As Reesman noted, “While London is largely defined by his naturalistic, Darwinian tales of struggle and survival, he was also a journalist, as was Twain when he started out. He coincided with the advent of film-based photojournalism. London covered the Russo-Japanese war in Korea in 1904 for Hearst newspapers. A year earlier, he had captured slum life in the East End of London in his illustrated book The People of the Abyss. In 1907-09 he sailed the world with his wife and a small crew on their sailboat, Snark, photographing people from Hawai’i to the Solomons. London took great care to portray with dignity and respect the people he met during his travels abroad and increasingly shed his earlier racialistic views as he encountered more and more the results of colonialism in the South Pacific. His several series of portraits reveal his photographic intent. He did not use the standard poses for ‘natives.’” He was also a primary photographer of the San Francisco Earthquake on April 18, 1906. Jack London, Photographer took 12 years to accomplish: “We had to raise money because we made silver gelatin fine prints, sometimes using original negatives. We also had to do quite a bit of research on early photography and cameras.”

Reesman explained that she was drawn intellectually to London at an early age for the same reasons many other readers throughout the world have been touched by his work—he represented transformation and freedom. She said that the snobbish critical views of Jack London in the past made it fun to advocate for him. “He wasn’t considered fit for the college classroom. He was too Western, too popular, too socialist, too women’s rights. Unlike Twain, who was taken up by the Eastern literary establishment, London remained outside respectability.”

“But it’s not really a logical choice as to how you choose an author,” she added, “because at a certain level of performance you have to develop an instinct, almost a sense of kinship with an author, to really ‘get’ him or her and be able to see patterns. It’s similar to the instinct good teachers have for their students. It takes time and work as well as inspiration.”

“I’m drawn to writers who are complicated and contradictory,” Reesman said. “In them I have the opportunity to discuss both narrative and ethical issues.” She sees Twain and London as related in fundamental ways: they were famous for writing about a region, even a specific river; they were known for boys’ books but were writing for adults; they were tremendous observers not just of “nature” but of human nature in frontier environments; they were strongly influenced by Darwin; they struggled with spirituality; they endured the terrific financial depressions of the 1890s; and they were social critics.
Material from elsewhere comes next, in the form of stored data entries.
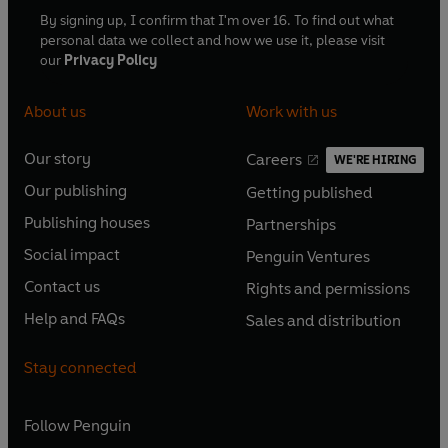
By signing up, I confirm that I'm over 16. To find out what
personal data we collect and how we use it, please visit
our
Privacy Policy
About us
Work with us
Our story
Careers
WE'RE HIRING
O
O
Our publishing
Getting published
p
p
O
O
e
e
Publishing houses
Partnerships
p
p
O
O
n
n
e
e
Social impact
Penguin Ventures
p
p
s
O
s
O
n
n
e
e
Contact us
Rights and permissions
i
p
i
p
s
O
s
O
n
n
n
e
n
e
Help and FAQs
Sales and distribution
i
p
i
p
s
O
s
O
a
n
a
n
n
e
n
e
i
p
i
p
n
s
n
s
Stay connected
a
n
a
n
n
e
n
e
e
i
e
i
n
s
n
s
a
n
a
n
w
n
w
n
e
i
e
i
n
s
Follow
Penguin
n
s
t
a
t
a
w
n
w
n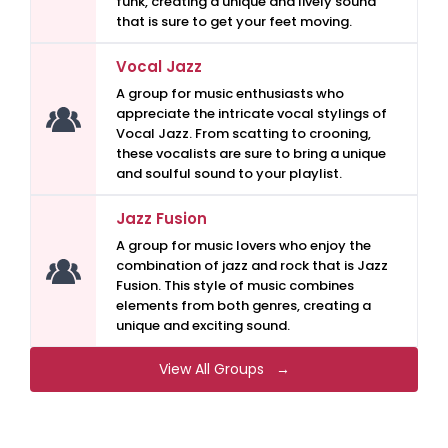
funk, creating a unique and lively sound
that is sure to get your feet moving.
Vocal Jazz
A group for music enthusiasts who
appreciate the intricate vocal stylings of
Vocal Jazz. From scatting to crooning,
these vocalists are sure to bring a unique
and soulful sound to your playlist.
Jazz Fusion
A group for music lovers who enjoy the
combination of jazz and rock that is Jazz
Fusion. This style of music combines
elements from both genres, creating a
unique and exciting sound.
View All Groups →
And each held contradictory racial views, especially London. Twain’s views on race were progressive but not really egalitarian: “I believe I have no prejudices whatsoever. All I need to know is that a man is a member of the human race. That’s bad enough for me.”

“Everyone agrees there is a benefit to the work being done in the humanities. But they aren’t usually sure what it is. Can it make us better people? If Twain were called as a witness, he would say no, but then, if that were so, why did he bother to write? We have to look at how writers like London and Twain who transgressed certain rules in literature helped make way for breakthroughs today.

“As one of the arts, literature tells the human story from lots of different perspectives,” Reesman concluded. “It gives pleasure. And it does instruct. Outcomes of all human stories are based on many factors, including biology and environment, but also on moral and ethical choices that the characters make. London called literature ‘the language of the tribe.’ Authors don’t just entertain people with great works of literature. They promote a common language of humanity.”